Inside and outside First Friday

 
My predetermined list of must-see shows at this month’s First Friday got thrown out the window by two standouts that bookended my visit to Old City.

But first, here's some oxymoronic news--July’s First Friday will be a first Wednesday to avoid competition with all the July 4 and National Constitution Center festivities. Write the date July 2 in your calendars, art lovers, and thank Heidi Nivling at Larry Becker Gallery for alerting us.

Now, back to the scene and the art. Walking by the Clay Studio and Nexus, I got drawn into a travelling show, “Chinese Ceramics Today,” hot from China’s Guangdong Art Museum (by way of Geneva and Denmark).

Multiples, humor, politics, revisionist thinking on what makes beauty all got thrown on and off the Chinese potters' wheels. Who knew how in touch the Chinese are with Western art practice? I, for one, was shocked. But don't expect to see Western work. The objects magically mix Chinese tradition into the clay. (Shown above, clockwise from top left Wong Fiona’s “Vest Beta,” “Vest Alpha,” “Vest Gamma” and “Temple”). Philadelphia is the show’s first U.S. venue (next stop St. Louis).

The evening was warm--perfect First Friday weather, and the Chinese theme continued out on the street, where artist Dao Lu displayed his paintings in front of the former National Hardware. Dao, whose English is shaky, but a great deal better than my Chinese, seemed to be telling me that it was his first time out there, but I can’t be sure.

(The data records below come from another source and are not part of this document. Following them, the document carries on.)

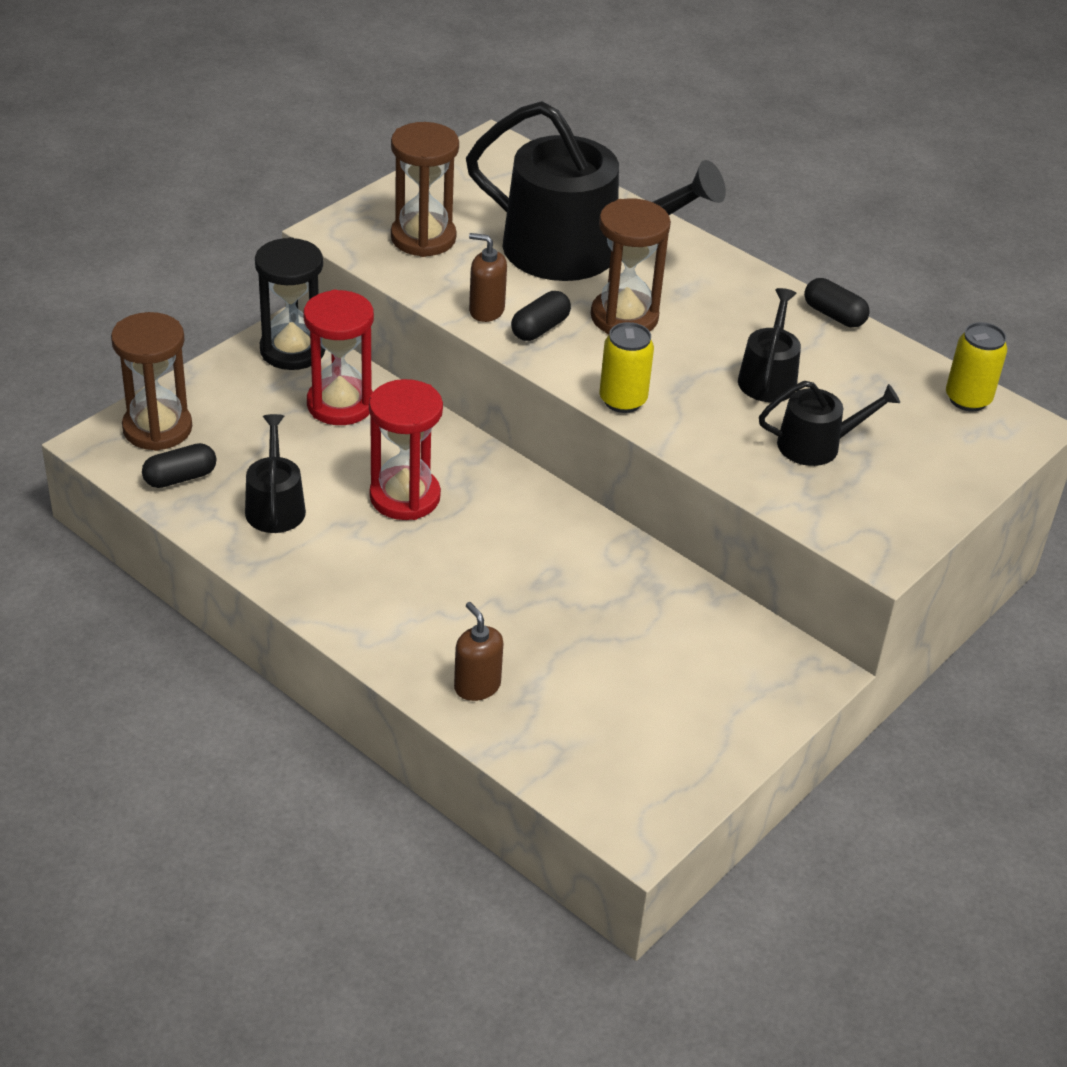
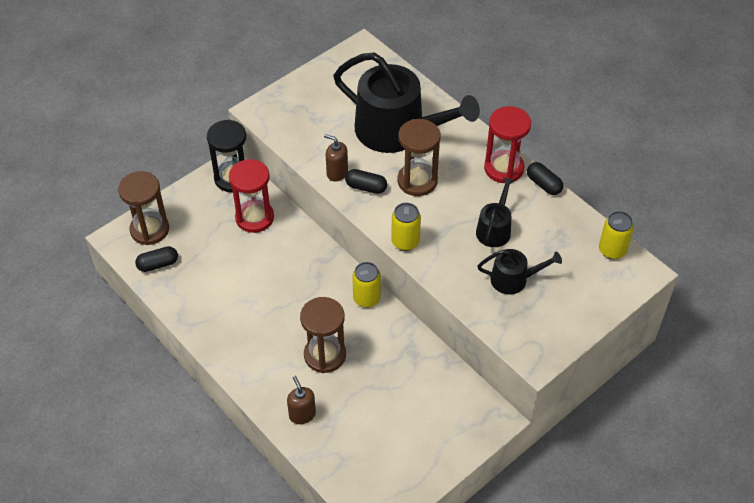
camera: 10 degrees right, 10 degrees up
(275, 506) = (208, 286): black watering can -> none
(405, 497) = (281, 284): red hourglass -> red hourglass (503, 168)
(423, 238) = (309, 118): brown hourglass -> brown hourglass (325, 355)
(540, 328) = (366, 187): black capsule -> black capsule turned 60 degrees clockwise
(556, 511) = (366, 298): none -> yellow can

Further up the street, in front of Christ Church, ex-art student Matt Moran, 25, was giving away his old work that he was tired of storing and moving from place to place.

And over on 3rd and Cherry, Morgan (that’s what he said he goes by) was trying to get patrons to sit for portraits for only $5 a pop. What a deal. The back of his pick-up truck displayed a swell portrait of Mayor John Street as a prize fighter.

“I’m a painter; I’m not really an artist,” said Morgan, who mentioned that in his print shop he has hung several of his Philadelphia-themed paintings, including “Ira Einhorn Going to Hell.” I’m in love.

Which brings me back to the other great show--“Folk Painting from India”--at Indigo Arts. The densely patterned paintings, ritual scrolls and story-telling scrolls mix beauty and authenticity and the prices made me reach for my wallet. Unlike the Chinese ceramics, this work has very little Western-art influence, unless you count the scroll that retells the story of the French Revolution. The aesthetic here is Indian all the way, however. Picture an exuberantly decorative guillotine with scrolled brass finials.

Earlier in the day I stopped at Moore College to see “5 into 1,” the second annual Philadelphia Sculptors student exhibition that draws from the five local art colleges--Moore, Tyler, Penn, the Academy and UArts. The standouts included, from UArts, Brian Nolen’s interactive “Big Boy” (shown here in its inflated form), and two from Tyler--Patrick McIntyre’s meditation on where the tap water comes from and where it goes, and from Julie Rill, who must have suffered through parochial school, “Jesus." Her piece, a blackboard shaped to spell out Jesus, alas failed to make its point to whoever chalked “I love him” on the board.